Ho visto il film con Valerio Mastandrea e Valeria Golino, e se avete modo di non spendere più di 4 euro per il biglietto, potrebbe pure valere la pena d’andarlo a vedere al cinema. Come mia sana abitudine, non vi svelerò nulla della trama. Vi parlo soltanto di un particolare che non mi è andato a genio. Quando il protagonista parla dei pensieri che si fanno in piscina. Secondo lui tutti, in piscina, mentre nuotano, pensano a scemenze. Ci si limita a contare le vasche, ad affrontare la fatica, a non pensare a niente. Nulla di più falso, almeno per me. Io, in vasca, rifletto. Spazio sui temi più vari: amore, morte, fede. Capita persino, tra una bracciata e l’altra, di arrovellarmi su qualche algoritmo – oggi cercavo di dimostrare il limite inferiore di un’euristica greedy, peraltro senza successo. Nella mia testa, in piscina, vige la più creativa delle anarchie.
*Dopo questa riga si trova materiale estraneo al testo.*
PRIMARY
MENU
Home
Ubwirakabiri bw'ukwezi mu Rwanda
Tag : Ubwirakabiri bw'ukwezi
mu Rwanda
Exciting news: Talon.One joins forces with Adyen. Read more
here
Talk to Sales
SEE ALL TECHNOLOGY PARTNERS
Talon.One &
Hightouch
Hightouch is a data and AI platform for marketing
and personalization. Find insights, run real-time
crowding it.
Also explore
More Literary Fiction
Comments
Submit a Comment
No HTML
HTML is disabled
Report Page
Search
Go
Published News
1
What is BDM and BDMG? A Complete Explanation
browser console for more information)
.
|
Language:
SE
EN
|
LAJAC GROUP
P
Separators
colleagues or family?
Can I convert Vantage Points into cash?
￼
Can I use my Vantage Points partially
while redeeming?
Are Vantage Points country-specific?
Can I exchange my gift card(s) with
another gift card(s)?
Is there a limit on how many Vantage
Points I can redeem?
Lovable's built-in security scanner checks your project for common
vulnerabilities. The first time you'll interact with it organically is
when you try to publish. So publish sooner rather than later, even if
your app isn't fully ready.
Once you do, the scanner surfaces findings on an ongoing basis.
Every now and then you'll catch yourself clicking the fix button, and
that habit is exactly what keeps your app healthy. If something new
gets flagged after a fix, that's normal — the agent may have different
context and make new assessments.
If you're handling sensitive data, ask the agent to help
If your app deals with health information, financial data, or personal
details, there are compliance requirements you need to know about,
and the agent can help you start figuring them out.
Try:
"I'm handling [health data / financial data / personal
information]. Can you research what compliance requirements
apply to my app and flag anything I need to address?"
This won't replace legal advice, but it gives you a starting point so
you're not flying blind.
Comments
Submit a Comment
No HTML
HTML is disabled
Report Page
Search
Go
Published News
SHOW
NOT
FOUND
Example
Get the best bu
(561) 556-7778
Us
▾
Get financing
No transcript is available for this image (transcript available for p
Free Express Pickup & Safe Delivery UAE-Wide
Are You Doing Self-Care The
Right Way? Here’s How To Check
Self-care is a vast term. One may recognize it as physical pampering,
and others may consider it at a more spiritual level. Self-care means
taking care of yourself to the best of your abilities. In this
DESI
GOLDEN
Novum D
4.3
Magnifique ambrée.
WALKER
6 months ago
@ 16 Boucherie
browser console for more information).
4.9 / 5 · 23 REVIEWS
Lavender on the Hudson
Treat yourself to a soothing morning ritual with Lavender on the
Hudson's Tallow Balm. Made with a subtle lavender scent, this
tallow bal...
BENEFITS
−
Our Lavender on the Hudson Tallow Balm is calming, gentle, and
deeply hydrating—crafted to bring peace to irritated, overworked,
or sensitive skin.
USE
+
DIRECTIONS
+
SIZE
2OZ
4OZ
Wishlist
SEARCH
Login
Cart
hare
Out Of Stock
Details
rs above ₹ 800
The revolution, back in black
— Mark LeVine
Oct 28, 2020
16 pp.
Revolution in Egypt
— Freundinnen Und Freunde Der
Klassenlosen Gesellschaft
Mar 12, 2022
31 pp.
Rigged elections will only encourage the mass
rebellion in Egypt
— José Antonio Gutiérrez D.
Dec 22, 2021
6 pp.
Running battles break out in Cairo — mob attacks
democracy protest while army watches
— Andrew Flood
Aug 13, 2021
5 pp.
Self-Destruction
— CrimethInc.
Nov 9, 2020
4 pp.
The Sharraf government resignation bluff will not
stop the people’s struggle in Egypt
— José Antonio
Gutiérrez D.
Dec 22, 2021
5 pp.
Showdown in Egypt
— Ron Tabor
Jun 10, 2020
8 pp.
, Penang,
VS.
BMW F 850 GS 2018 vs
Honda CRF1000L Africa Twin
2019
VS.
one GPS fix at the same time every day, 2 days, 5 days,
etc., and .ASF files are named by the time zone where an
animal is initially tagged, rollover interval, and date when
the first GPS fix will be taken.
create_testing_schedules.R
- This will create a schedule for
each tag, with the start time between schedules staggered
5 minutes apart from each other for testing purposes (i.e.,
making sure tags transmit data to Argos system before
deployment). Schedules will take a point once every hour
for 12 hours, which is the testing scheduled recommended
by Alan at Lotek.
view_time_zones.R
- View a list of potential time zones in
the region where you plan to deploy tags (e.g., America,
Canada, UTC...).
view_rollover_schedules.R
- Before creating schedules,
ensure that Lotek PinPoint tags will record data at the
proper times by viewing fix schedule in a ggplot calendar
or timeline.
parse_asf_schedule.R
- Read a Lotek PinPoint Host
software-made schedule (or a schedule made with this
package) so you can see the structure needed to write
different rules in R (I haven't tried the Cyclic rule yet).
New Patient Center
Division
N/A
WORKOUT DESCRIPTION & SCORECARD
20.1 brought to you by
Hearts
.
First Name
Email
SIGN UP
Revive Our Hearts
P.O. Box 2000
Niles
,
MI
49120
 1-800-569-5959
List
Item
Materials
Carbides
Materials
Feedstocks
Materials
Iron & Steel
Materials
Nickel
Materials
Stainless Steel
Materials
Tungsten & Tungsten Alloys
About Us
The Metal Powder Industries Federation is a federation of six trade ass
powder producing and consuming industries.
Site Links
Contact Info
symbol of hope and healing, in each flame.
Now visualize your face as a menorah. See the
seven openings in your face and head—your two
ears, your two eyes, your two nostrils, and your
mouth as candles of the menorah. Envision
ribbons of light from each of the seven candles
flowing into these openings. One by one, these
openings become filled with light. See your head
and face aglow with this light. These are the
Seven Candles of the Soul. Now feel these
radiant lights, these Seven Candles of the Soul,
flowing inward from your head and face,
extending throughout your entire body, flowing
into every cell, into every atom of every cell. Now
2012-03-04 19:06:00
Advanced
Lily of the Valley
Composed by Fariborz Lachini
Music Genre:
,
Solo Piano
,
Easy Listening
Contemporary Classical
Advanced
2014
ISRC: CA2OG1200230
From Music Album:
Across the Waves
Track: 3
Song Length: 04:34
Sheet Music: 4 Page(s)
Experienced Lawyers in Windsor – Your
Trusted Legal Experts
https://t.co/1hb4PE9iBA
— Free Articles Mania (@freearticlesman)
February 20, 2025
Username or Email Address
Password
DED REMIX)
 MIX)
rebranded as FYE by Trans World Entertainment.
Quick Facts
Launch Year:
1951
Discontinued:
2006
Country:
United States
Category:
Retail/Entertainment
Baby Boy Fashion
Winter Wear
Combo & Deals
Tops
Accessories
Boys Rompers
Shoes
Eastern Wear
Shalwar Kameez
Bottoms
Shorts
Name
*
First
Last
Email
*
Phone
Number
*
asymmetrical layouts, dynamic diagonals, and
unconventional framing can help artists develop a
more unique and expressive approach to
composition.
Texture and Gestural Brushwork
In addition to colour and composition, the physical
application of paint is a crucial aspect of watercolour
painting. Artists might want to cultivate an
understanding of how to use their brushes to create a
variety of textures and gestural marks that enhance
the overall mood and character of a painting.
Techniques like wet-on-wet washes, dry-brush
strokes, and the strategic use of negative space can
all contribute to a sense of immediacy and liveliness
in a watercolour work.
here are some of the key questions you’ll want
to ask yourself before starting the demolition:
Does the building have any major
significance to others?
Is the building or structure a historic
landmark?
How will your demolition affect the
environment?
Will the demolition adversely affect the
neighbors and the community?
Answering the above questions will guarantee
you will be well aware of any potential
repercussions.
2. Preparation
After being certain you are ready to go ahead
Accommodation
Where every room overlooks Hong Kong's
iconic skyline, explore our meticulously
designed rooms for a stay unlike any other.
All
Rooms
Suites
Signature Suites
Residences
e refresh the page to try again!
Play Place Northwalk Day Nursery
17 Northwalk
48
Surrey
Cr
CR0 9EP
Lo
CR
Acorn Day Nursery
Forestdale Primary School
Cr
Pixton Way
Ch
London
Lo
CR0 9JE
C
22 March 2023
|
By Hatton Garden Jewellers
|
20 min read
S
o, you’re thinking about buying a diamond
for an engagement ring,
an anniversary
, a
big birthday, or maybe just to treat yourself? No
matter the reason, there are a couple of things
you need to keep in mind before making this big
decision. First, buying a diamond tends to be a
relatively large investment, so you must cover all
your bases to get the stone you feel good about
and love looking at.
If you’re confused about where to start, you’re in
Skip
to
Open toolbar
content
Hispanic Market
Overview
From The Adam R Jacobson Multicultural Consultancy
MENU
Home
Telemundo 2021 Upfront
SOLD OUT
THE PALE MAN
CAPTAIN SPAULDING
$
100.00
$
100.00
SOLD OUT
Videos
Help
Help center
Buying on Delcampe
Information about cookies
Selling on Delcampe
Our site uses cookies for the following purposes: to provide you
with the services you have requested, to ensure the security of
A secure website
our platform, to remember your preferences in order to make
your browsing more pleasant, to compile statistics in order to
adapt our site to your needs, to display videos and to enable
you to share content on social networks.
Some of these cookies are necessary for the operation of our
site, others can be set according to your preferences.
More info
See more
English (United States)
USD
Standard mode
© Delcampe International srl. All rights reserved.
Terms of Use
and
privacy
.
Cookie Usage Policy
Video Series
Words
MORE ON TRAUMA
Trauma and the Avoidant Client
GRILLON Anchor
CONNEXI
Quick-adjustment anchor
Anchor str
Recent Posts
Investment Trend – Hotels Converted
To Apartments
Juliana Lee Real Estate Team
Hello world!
Come su internet, dove è frequente cercare qualcosa e di ritrovarsi irrimediabilmente su tuttaltro, in acqua, mi è facile saltellare da un argomento all’altro. Mi lascio risucchiare nel vortice dei link mentali. E dall’entropia generata nascono cose strane. Tipo: indossando una cuffia rossa, attiro le persone nella mia corsia o le respingo? Il rosso fa per gli umani ciò che il giallo fa per i moscerini? E poi penso al Barone Rosso, e agli ottanta aerei che ha abbattuto in duelli aria-aria, e al fatto che per neutralizzarlo l’hanno dovuto colpire da terra, dalle trincee. Nei cieli era imbattibile.